As a trainer I see a lot of clients jumping on board the “clean eating “or “clean treats” bandwagon. People have been led to believe that because a caramel slice has been made out of dates and natural sugars it is therefore going to be better for them in terms of weight loss. People believe that since they are making “natural”, ”raw” or “clean” treats they can eat as much of them as they like.
Sadly this isn’t true… While these clean foods may provide more nutrients and micronutrients for your body they still pack a punch when it comes to calories. Often when comparing the “bad” caramel slice to a “clean” caramel slice the overall calories will come out to the same, sometimes even more in the healthy version. This isn’t to say that we shouldn’t make healthy versions of our treats or that we shouldn’t eat them, but that we do need to be mindful of portion sizes even with the “healthy” alternatives.
As I said before there is a huge misconception in the fitness world that healthy foods don’t contribute to weight gain. However, 100 calories is 100 calories, whether it’s coming from an apple or from a piece of chocolate.

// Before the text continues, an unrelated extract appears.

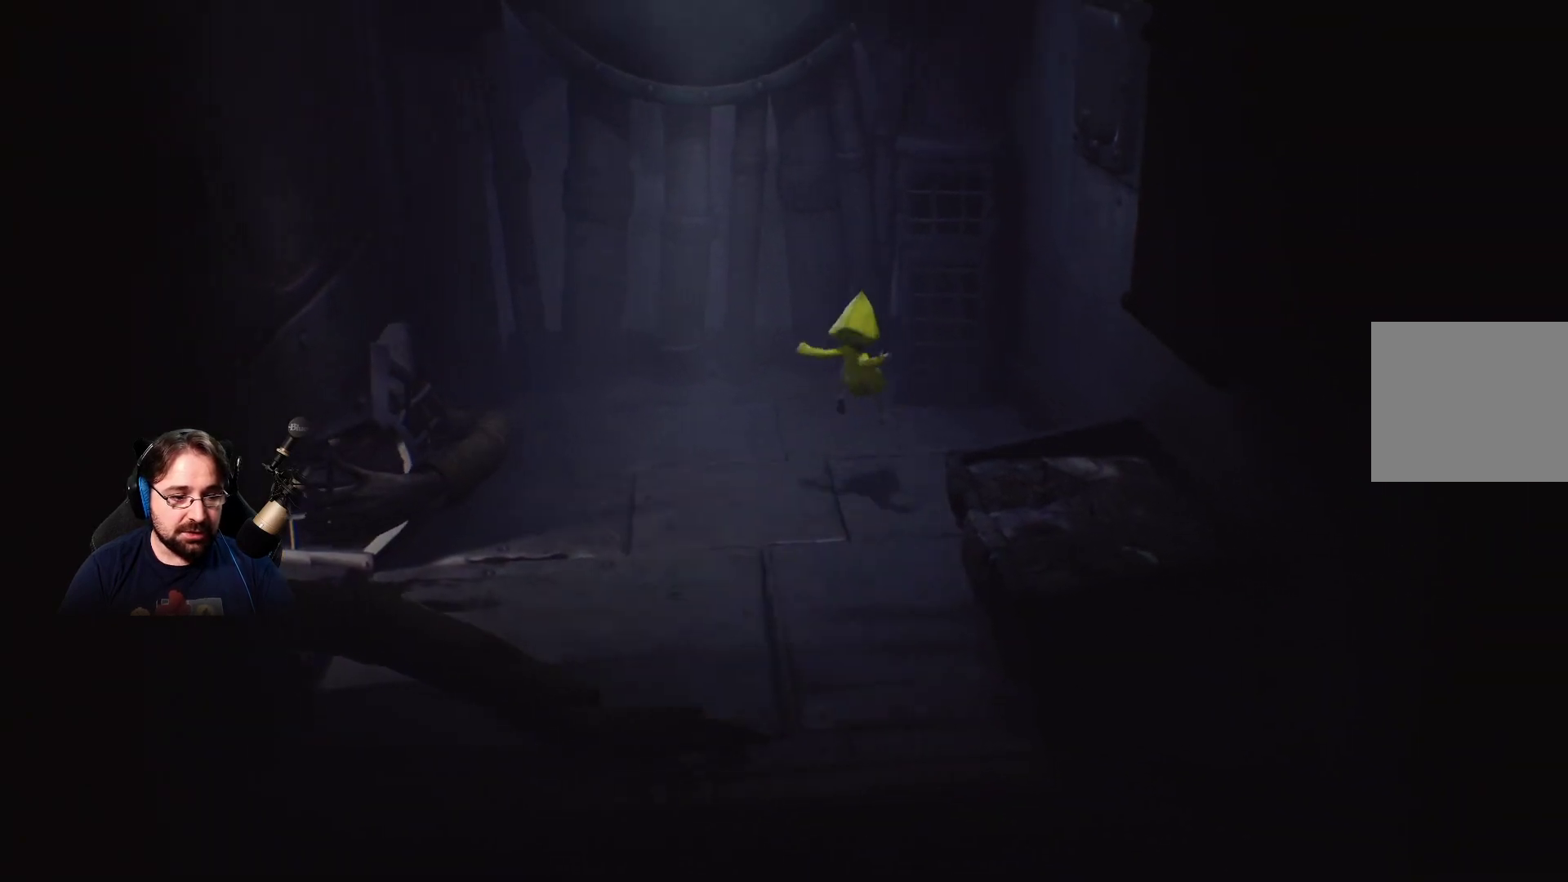
{"buttons": [], "left_stick": "right", "right_stick": "center", "events": [[133, "left_stick", "right"], [300, "right_stick", "left"], [500, "right_stick", "center"]]}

Nutritionally speaking you will get much more from an apple in terms of vitamins, and the fibre will keep you much fuller than a piece of chocolate. But, at the end of the day if you are over eating by 500 calories, whether that is apples or chocolate, your weight will increase. In this instance it is a lot harder to over eat on apples than on chocolate. However some healthy foods, i.e. avocados, are not so hard to over eat on and can vastly increase your calorie intake without you realising. “Sugar free” recipes often use a lot of fruit, honey or other alternatives to make them sweet. While technically not refined sugar, these substitutes still contain sugar and often just as many calories.
My takeaway from this is that while it is good for your body to be eating a diet made of mostly “healthy foods” such as fruits, vegetables, lean proteins and good fats, you can still over eat on these foods and still need to be wary of portion sizes. While a “clean” treat may contain more vitamins and nutrients, at the end of the day it still usually contains as many calories as its unhealthy counterpart. So these “clean” treats still need to be eaten in moderation. Sometimes if you’re craving a piece of cake you’re better off to have a small portion and get rid of the craving, as a “clean” cake will often cost you just as much in calories, if not more, as we believe we can eat as much of it as we like. At the end of the day the old saying “everything in moderation” is a good rule to live by.